▶ [TASK DESCRIPTION] Reproduce the listing below line for line, with no changes.

▶ [SUPPLIED ENTRIES]
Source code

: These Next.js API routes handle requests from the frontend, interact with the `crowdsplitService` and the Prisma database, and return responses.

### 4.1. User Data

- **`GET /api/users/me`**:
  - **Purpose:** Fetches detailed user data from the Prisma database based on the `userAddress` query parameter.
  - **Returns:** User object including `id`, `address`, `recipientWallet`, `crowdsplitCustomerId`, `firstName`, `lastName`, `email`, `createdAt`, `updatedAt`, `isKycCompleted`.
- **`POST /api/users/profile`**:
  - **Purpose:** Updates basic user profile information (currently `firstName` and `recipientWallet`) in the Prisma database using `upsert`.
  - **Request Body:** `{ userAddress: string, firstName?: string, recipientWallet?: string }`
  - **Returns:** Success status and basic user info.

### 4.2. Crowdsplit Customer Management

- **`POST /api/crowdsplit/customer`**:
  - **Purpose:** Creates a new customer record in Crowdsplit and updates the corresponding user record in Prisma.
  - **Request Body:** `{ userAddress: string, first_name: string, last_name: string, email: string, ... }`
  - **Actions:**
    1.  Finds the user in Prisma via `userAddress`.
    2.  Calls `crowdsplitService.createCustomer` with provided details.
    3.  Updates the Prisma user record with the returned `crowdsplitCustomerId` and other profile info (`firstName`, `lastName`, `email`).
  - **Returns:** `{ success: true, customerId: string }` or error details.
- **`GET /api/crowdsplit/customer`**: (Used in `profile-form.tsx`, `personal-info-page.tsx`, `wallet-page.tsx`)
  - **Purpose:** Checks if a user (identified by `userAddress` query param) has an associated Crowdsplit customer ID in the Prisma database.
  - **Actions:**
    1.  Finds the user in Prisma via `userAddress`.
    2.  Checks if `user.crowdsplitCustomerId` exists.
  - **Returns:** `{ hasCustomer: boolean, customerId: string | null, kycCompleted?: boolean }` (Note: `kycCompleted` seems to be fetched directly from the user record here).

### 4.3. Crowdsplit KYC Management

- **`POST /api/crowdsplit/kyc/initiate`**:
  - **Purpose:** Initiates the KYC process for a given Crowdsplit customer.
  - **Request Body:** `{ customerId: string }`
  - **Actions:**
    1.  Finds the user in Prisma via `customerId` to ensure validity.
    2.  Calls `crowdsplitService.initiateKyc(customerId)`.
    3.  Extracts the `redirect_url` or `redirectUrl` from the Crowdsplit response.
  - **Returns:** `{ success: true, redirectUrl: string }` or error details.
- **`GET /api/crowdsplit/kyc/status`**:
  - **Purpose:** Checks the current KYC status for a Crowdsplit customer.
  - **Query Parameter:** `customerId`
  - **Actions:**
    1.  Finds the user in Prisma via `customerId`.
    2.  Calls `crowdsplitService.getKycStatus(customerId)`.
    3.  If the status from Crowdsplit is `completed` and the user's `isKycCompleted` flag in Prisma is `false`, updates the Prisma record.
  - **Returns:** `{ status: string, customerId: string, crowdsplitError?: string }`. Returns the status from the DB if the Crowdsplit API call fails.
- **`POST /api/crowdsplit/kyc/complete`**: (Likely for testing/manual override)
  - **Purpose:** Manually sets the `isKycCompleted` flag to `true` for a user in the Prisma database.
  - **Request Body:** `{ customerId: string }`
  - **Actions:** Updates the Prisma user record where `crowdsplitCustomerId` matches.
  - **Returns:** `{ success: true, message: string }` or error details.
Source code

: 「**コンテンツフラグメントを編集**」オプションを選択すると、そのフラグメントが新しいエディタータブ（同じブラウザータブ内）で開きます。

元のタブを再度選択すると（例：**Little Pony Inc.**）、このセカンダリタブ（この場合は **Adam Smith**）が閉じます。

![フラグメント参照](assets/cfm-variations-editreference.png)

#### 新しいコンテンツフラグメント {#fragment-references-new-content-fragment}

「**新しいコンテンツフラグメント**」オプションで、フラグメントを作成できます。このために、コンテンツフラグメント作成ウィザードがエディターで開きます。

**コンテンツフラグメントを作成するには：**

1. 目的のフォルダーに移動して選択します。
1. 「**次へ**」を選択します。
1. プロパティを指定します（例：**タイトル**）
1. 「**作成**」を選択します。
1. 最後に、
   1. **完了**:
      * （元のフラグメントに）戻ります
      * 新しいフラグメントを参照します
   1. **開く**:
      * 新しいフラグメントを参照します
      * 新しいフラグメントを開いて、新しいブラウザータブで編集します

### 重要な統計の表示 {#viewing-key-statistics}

▶ [THE COMPLETED TASK]
Source code

: These Next.js API routes handle requests from the frontend, interact with the `crowdsplitService` and the Prisma database, and return responses.

### 4.1. User Data

- **`GET /api/users/me`**:
  - **Purpose:** Fetches detailed user data from the Prisma database based on the `userAddress` query parameter.
  - **Returns:** User object including `id`, `address`, `recipientWallet`, `crowdsplitCustomerId`, `firstName`, `lastName`, `email`, `createdAt`, `updatedAt`, `isKycCompleted`.
- **`POST /api/users/profile`**:
  - **Purpose:** Updates basic user profile information (currently `firstName` and `recipientWallet`) in the Prisma database using `upsert`.
  - **Request Body:** `{ userAddress: string, firstName?: string, recipientWallet?: string }`
  - **Returns:** Success status and basic user info.

### 4.2. Crowdsplit Customer Management

- **`POST /api/crowdsplit/customer`**:
  - **Purpose:** Creates a new customer record in Crowdsplit and updates the corresponding user record in Prisma.
  - **Request Body:** `{ userAddress: string, first_name: string, last_name: string, email: string, ... }`
  - **Actions:**
    1.  Finds the user in Prisma via `userAddress`.
    2.  Calls `crowdsplitService.createCustomer` with provided details.
    3.  Updates the Prisma user record with the returned `crowdsplitCustomerId` and other profile info (`firstName`, `lastName`, `email`).
  - **Returns:** `{ success: true, customerId: string }` or error details.
- **`GET /api/crowdsplit/customer`**: (Used in `profile-form.tsx`, `personal-info-page.tsx`, `wallet-page.tsx`)
  - **Purpose:** Checks if a user (identified by `userAddress` query param) has an associated Crowdsplit customer ID in the Prisma database.
  - **Actions:**
    1.  Finds the user in Prisma via `userAddress`.
    2.  Checks if `user.crowdsplitCustomerId` exists.
  - **Returns:** `{ hasCustomer: boolean, customerId: string | null, kycCompleted?: boolean }` (Note: `kycCompleted` seems to be fetched directly from the user record here).

### 4.3. Crowdsplit KYC Management

- **`POST /api/crowdsplit/kyc/initiate`**:
  - **Purpose:** Initiates the KYC process for a given Crowdsplit customer.
  - **Request Body:** `{ customerId: string }`
  - **Actions:**
    1.  Finds the user in Prisma via `customerId` to ensure validity.
    2.  Calls `crowdsplitService.initiateKyc(customerId)`.
    3.  Extracts the `redirect_url` or `redirectUrl` from the Crowdsplit response.
  - **Returns:** `{ success: true, redirectUrl: string }` or error details.
- **`GET /api/crowdsplit/kyc/status`**:
  - **Purpose:** Checks the current KYC status for a Crowdsplit customer.
  - **Query Parameter:** `customerId`
  - **Actions:**
    1.  Finds the user in Prisma via `customerId`.
    2.  Calls `crowdsplitService.getKycStatus(customerId)`.
    3.  If the status from Crowdsplit is `completed` and the user's `isKycCompleted` flag in Prisma is `false`, updates the Prisma record.
  - **Returns:** `{ status: string, customerId: string, crowdsplitError?: string }`. Returns the status from the DB if the Crowdsplit API call fails.
- **`POST /api/crowdsplit/kyc/complete`**: (Likely for testing/manual override)
  - **Purpose:** Manually sets the `isKycCompleted` flag to `true` for a user in the Prisma database.
  - **Request Body:** `{ customerId: string }`
  - **Actions:** Updates the Prisma user record where `crowdsplitCustomerId` matches.
  - **Returns:** `{ success: true, message: string }` or error details.
Source code

: 「**コンテンツフラグメントを編集**」オプションを選択すると、そのフラグメントが新しいエディタータブ（同じブラウザータブ内）で開きます。

元のタブを再度選択すると（例：**Little Pony Inc.**）、このセカンダリタブ（この場合は **Adam Smith**）が閉じます。

![フラグメント参照](assets/cfm-variations-editreference.png)

#### 新しいコンテンツフラグメント {#fragment-references-new-content-fragment}

「**新しいコンテンツフラグメント**」オプションで、フラグメントを作成できます。このために、コンテンツフラグメント作成ウィザードがエディターで開きます。

**コンテンツフラグメントを作成するには：**

1. 目的のフォルダーに移動して選択します。
1. 「**次へ**」を選択します。
1. プロパティを指定します（例：**タイトル**）
1. 「**作成**」を選択します。
1. 最後に、
   1. **完了**:
      * （元のフラグメントに）戻ります
      * 新しいフラグメントを参照します
   1. **開く**:
      * 新しいフラグメントを参照します
      * 新しいフラグメントを開いて、新しいブラウザータブで編集します

### 重要な統計の表示 {#viewing-key-statistics}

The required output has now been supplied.